David Vaux and Andreas Strasser from the Walter and Eliza Hall Institute of Medical Research have been awarded the biennial CSL Florey Medal for their work identifying cell death triggers and using them to fight cancer.
The award, which is presented by the Australian Institute of Policy and Science (AIPS), recognises significant lifetime achievements in biomedical science and human health advancement.
In the late 1980s and early 1990s, Vaux and Strasser discovered the molecular processes that cause billions of our cells to die every day, showing that some cancer cells can evade this process of programmed cell death and thus "fail to die".
They found that a gene called Bcl-2 keeps cancer cells alive and increases their resistance to chemotherapy. This led to the development of a potent new inhibitor of Bcl-2 that is now used to treat leukaemia around the world.

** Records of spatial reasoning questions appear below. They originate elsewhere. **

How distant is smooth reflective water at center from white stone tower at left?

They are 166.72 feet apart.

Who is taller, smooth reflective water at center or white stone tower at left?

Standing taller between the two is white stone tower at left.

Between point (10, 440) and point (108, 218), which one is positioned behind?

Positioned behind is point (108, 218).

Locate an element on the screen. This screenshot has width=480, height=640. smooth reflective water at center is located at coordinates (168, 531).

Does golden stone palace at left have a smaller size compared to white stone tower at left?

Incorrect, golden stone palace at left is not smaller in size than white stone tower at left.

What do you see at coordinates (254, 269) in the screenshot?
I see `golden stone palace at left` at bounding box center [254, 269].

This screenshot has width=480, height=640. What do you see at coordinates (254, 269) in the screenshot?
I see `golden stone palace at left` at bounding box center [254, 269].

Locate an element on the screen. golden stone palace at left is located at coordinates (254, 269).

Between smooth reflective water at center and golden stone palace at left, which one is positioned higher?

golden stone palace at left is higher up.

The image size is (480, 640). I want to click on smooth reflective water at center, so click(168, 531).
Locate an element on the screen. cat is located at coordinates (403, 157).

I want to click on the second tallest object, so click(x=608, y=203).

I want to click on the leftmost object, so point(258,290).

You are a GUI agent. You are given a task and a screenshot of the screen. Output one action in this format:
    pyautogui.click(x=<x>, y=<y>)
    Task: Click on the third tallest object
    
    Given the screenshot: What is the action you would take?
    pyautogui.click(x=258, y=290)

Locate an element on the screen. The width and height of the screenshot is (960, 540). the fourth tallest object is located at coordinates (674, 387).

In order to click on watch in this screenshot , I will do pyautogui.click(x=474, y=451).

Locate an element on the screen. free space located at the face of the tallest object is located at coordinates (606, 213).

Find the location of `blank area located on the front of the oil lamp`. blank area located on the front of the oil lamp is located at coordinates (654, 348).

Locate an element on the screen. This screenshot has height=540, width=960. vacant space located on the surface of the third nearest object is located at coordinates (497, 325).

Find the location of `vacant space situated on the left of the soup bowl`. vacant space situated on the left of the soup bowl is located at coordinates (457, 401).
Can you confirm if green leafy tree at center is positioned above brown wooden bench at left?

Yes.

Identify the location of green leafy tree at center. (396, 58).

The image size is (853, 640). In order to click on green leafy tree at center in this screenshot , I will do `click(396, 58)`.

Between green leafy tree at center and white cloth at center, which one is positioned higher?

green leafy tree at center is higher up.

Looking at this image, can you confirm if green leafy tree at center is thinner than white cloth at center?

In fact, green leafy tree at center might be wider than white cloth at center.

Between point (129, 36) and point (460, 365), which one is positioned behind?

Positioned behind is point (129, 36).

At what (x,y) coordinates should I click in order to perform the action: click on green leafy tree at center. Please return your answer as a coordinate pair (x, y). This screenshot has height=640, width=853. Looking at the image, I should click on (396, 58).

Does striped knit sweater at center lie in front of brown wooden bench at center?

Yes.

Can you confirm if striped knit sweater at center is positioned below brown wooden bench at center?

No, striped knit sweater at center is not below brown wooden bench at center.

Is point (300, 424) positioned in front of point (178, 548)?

“I’m proud to share this honour with Andreas,” Vaux says. “Bcl-2 was the spark that ignited a whole new field that has given new insights not only into the origins of cancer but also, as first shown by Andreas, autoimmune disease. But cell death research has only just begun.”
Strasser agrees. “Although our research into cell death and cancer has been under way for decades, it remains for me a vital and exciting field,” he says.
“There still remains much to be discovered and there is a real opportunity to translate the understanding of programmed cell death into improved therapies for diverse cancers.”